**Brief:**
Please return every line of the records below that contains the word "down".

**Data for this exercise:**
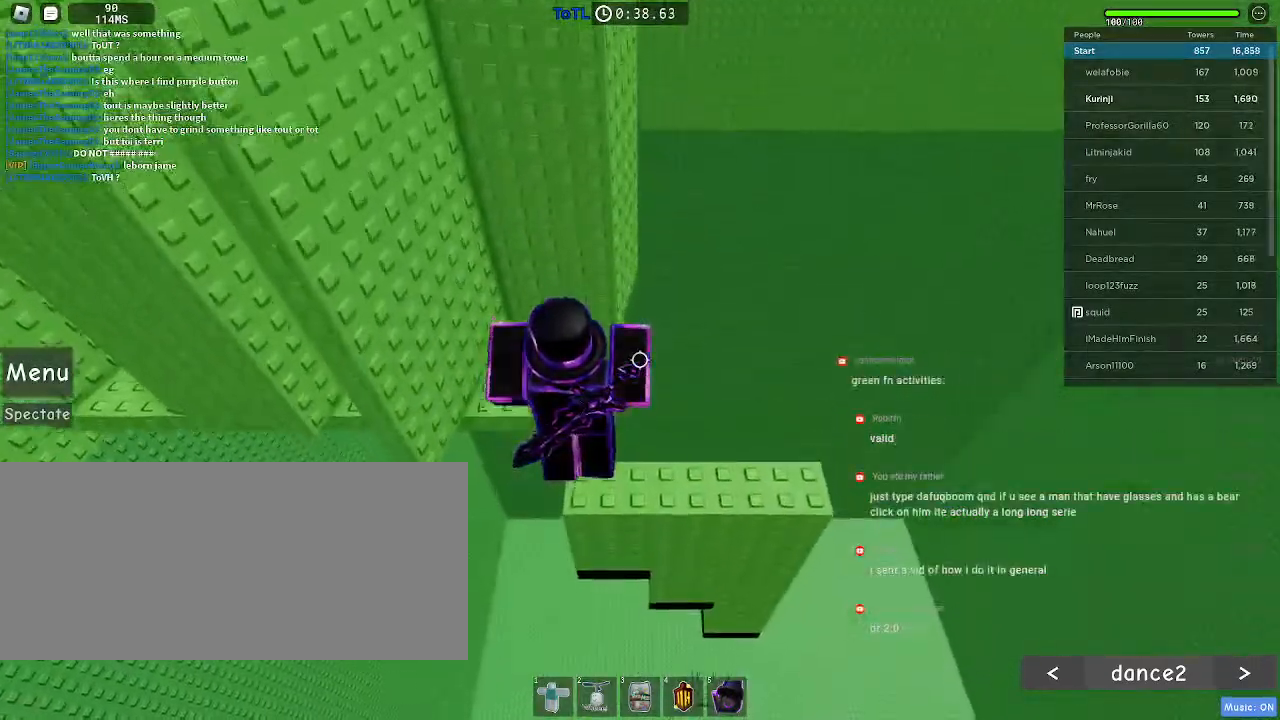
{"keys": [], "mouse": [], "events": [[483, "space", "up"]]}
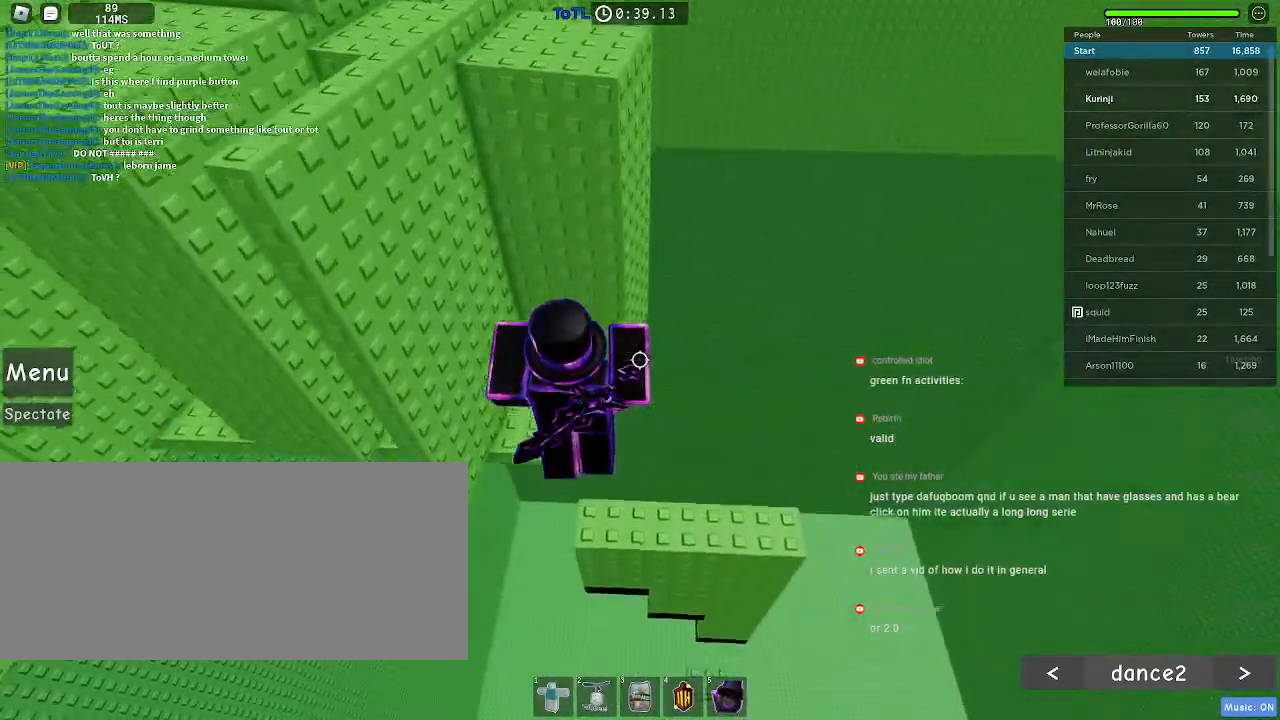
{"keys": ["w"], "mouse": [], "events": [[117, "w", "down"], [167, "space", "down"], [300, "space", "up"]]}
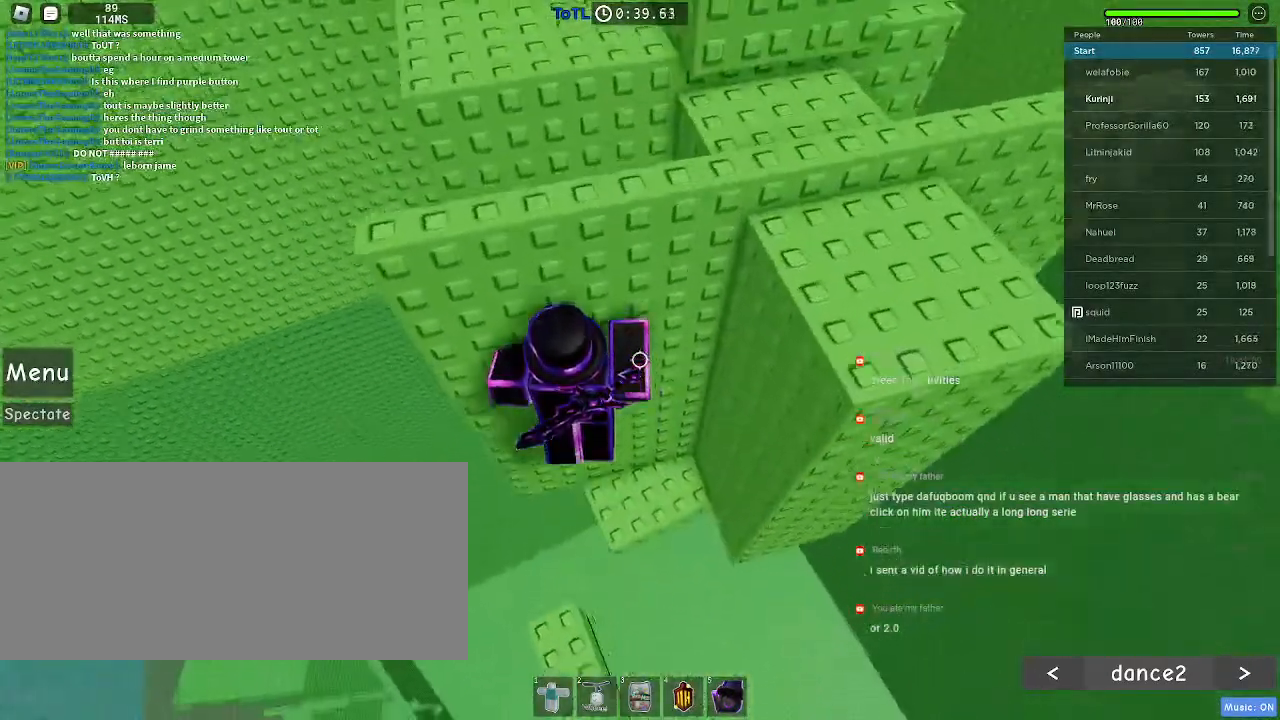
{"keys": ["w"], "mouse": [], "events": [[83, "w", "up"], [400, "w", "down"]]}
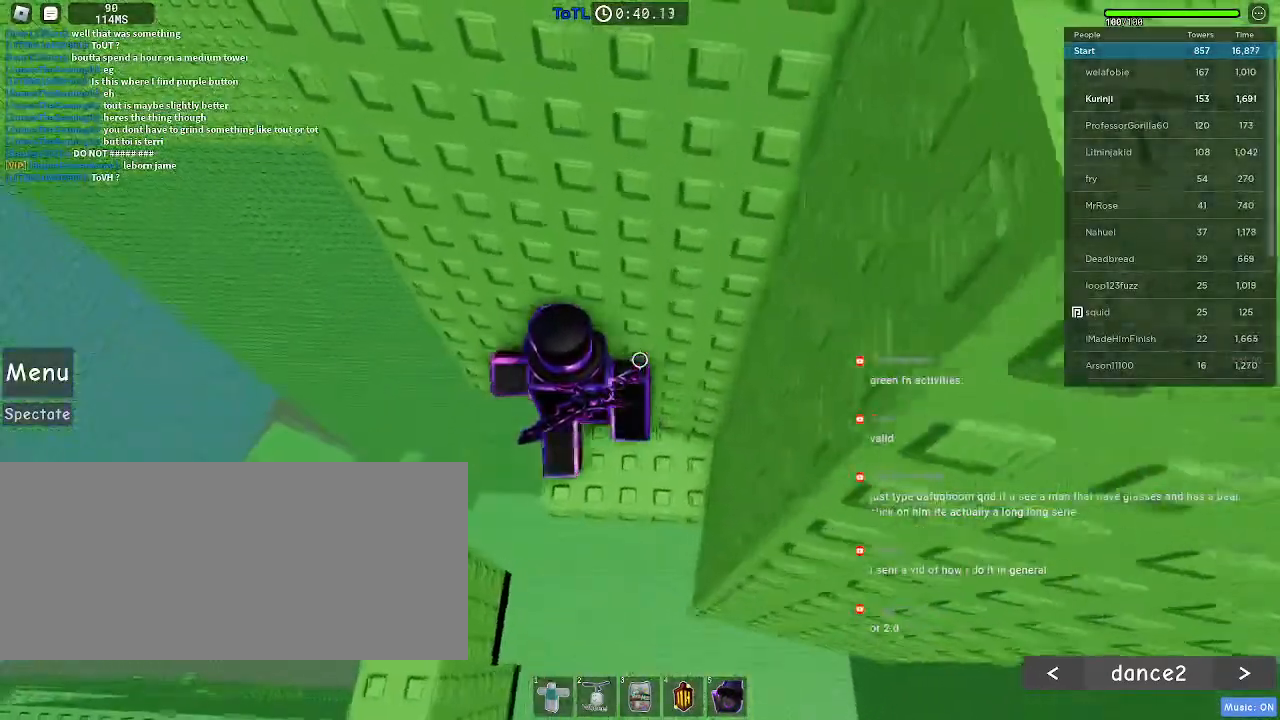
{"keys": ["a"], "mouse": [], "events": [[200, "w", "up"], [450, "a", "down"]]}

...

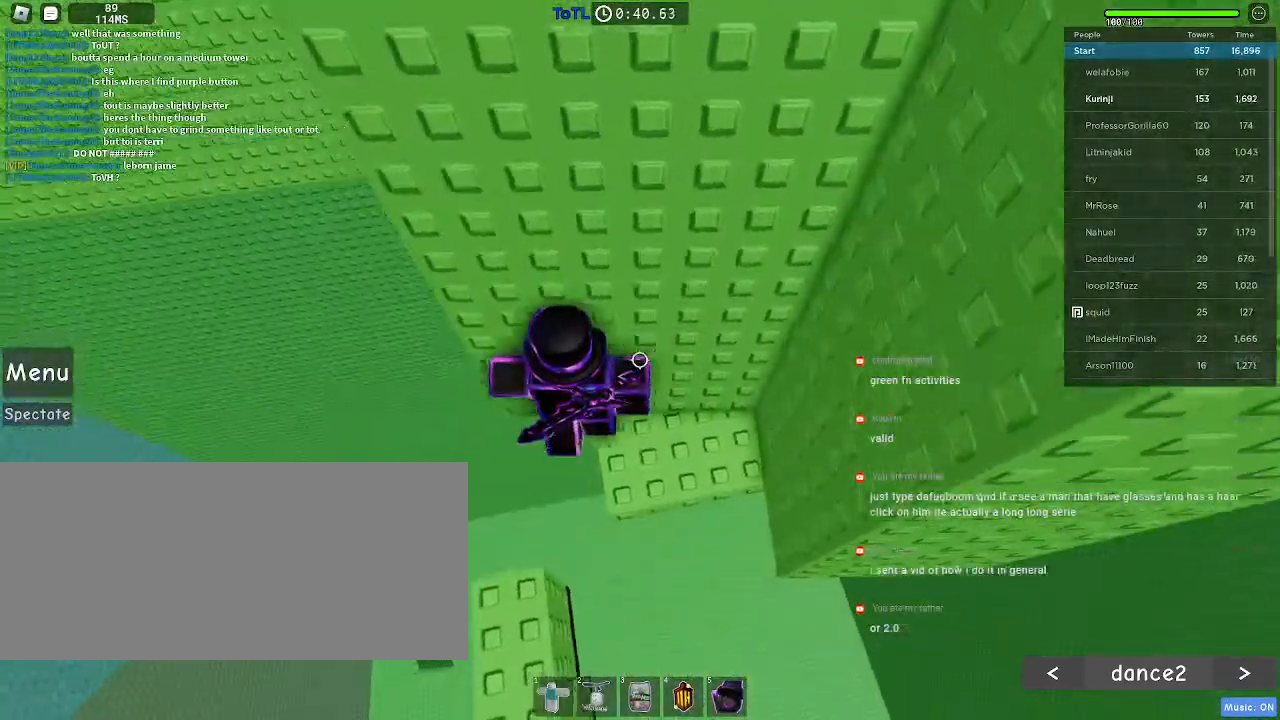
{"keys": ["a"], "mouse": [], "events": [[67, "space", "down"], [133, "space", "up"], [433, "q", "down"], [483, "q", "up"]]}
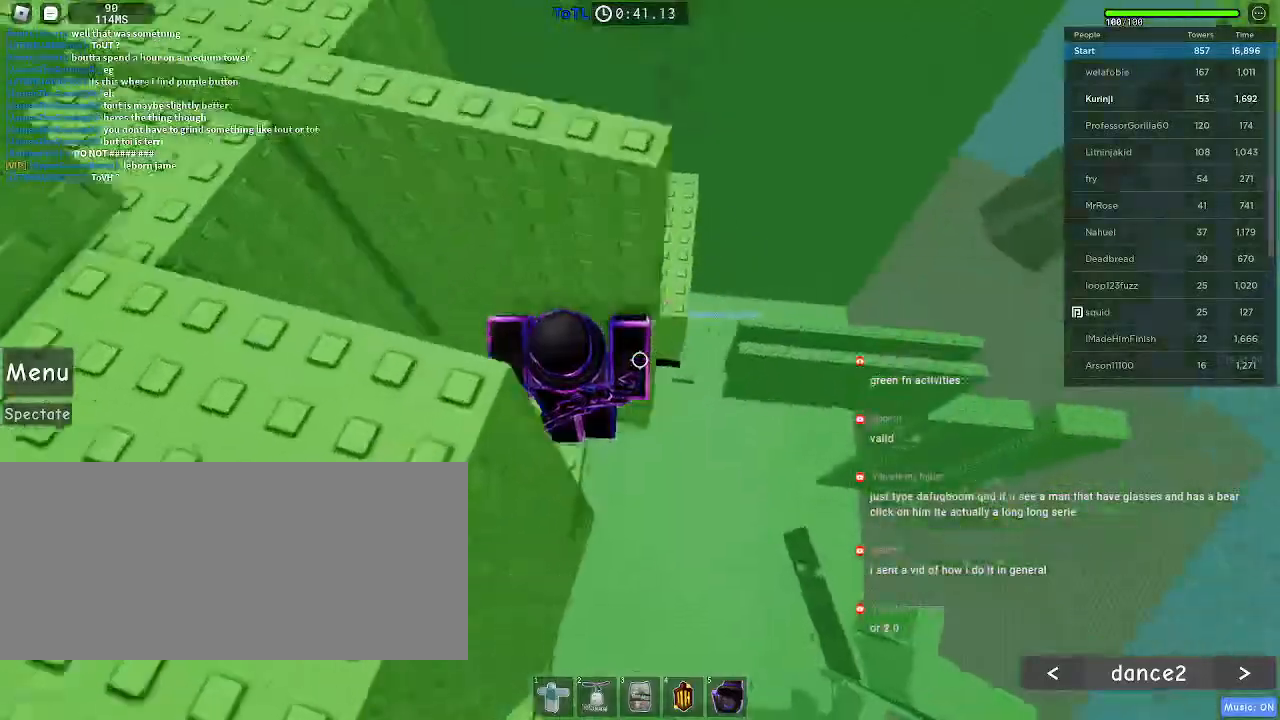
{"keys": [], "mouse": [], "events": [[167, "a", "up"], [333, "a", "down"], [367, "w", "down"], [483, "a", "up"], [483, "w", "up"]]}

**Reply to the exercise:**
{"keys": ["w"], "mouse": [], "events": [[117, "w", "down"], [167, "space", "down"], [300, "space", "up"]]}
{"keys": ["w"], "mouse": [], "events": [[83, "w", "up"], [400, "w", "down"]]}
{"keys": ["a"], "mouse": [], "events": [[200, "w", "up"], [450, "a", "down"]]}
{"keys": ["a"], "mouse": [], "events": [[67, "space", "down"], [133, "space", "up"], [433, "q", "down"], [483, "q", "up"]]}
{"keys": [], "mouse": [], "events": [[167, "a", "up"], [333, "a", "down"], [367, "w", "down"], [483, "a", "up"], [483, "w", "up"]]}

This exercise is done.